This summer saw vast tracts of parks and lawns scorched by drought in the UK, but more watering is not a sustainable solution. So what does the future hold for grass?
John Bennett Lawes and Joseph Henry Gilbert were fired up by an unusual mission: how could they help grass grow? It was the heyday of the Victorian era and grass that was cut every summer for hay was the diesel of its day, feeding the horse-power that grew the food for industrial Britain. So, in 1856, Lawes, the owner of a stately home in Hertfordshire, and Gilbert, a chemist, divided seven acres of parkland into plots, fertilising some with manure, treating others with new synthetic fertilisers and leaving some patches alone before cutting each for hay to see which methods produced the highest yield.
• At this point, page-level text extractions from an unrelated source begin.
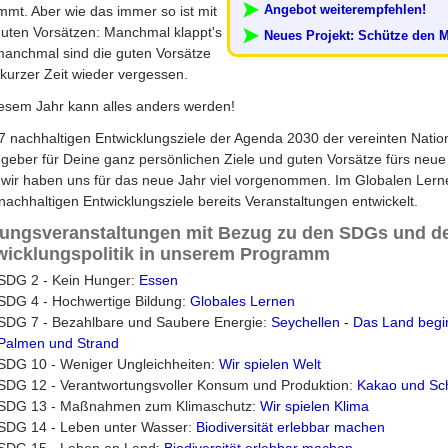
Angebot weiterempfehlen!
mmt. Aber wie das immer so ist mit
uten Vorsätzen: Manchmal klappt's
Neues Projekt: Schütze den 
anchmal sind die guten Vorsätze
kurzer Zeit wieder vergessen.
esem Jahr kann alles anders werden!
7 nachhaltigen Entwicklungsziele der Agenda 2030 der vereinten Natio
geber für Deine ganz persönlichen Ziele und guten Vorsätze fürs neue
wir haben uns für das neue Jahr viel vorgenommen. Im Globalen Lerne
 nachhaltigen Entwicklungsziele bereits Veranstaltungen entwickelt.
dungsveranstaltungen mit Bezug zu den SDGs und d
wicklungspolitik in unserem Programm
SDG 2 - Kein Hunger:
Essen
SDG 4 - Hochwertige Bildung:
Globales Lernen
SDG 7 - Bezahlbare und Saubere Energie:
Seychellen - Das Land begin
Palmen und Strand
SDG 10 - Weniger Ungleichheiten:
Wir spielen Welt
SDG 12 - Verantwortungsvoller Konsum und Produktion:
Kakao und Sc
SDG 13 - Maßnahmen zum Klimaschutz:
Wir spielen Klima
SDG 14 - Leben unter Wasser:
Biodiversität erlebbar machen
The “park grass experiment” is still going today at Rothamsted, the oldest agricultural research station in the world. This summer, when a notoriously rain-drenched island off western Europe became a place of brown parks and yellow meadows, scientists revealed a startling new fact. Over the past century, during which a second agricultural revolution has boosted the efficacy of food production beyond the wildest imaginings of Victorian farmers, yields of hay from the lush Hertfordshire parkland have fallen by around 35%. Yields of spring hay – harvested in June – are forecast to plummet by a further 20% to 50% between 2020 and 2080.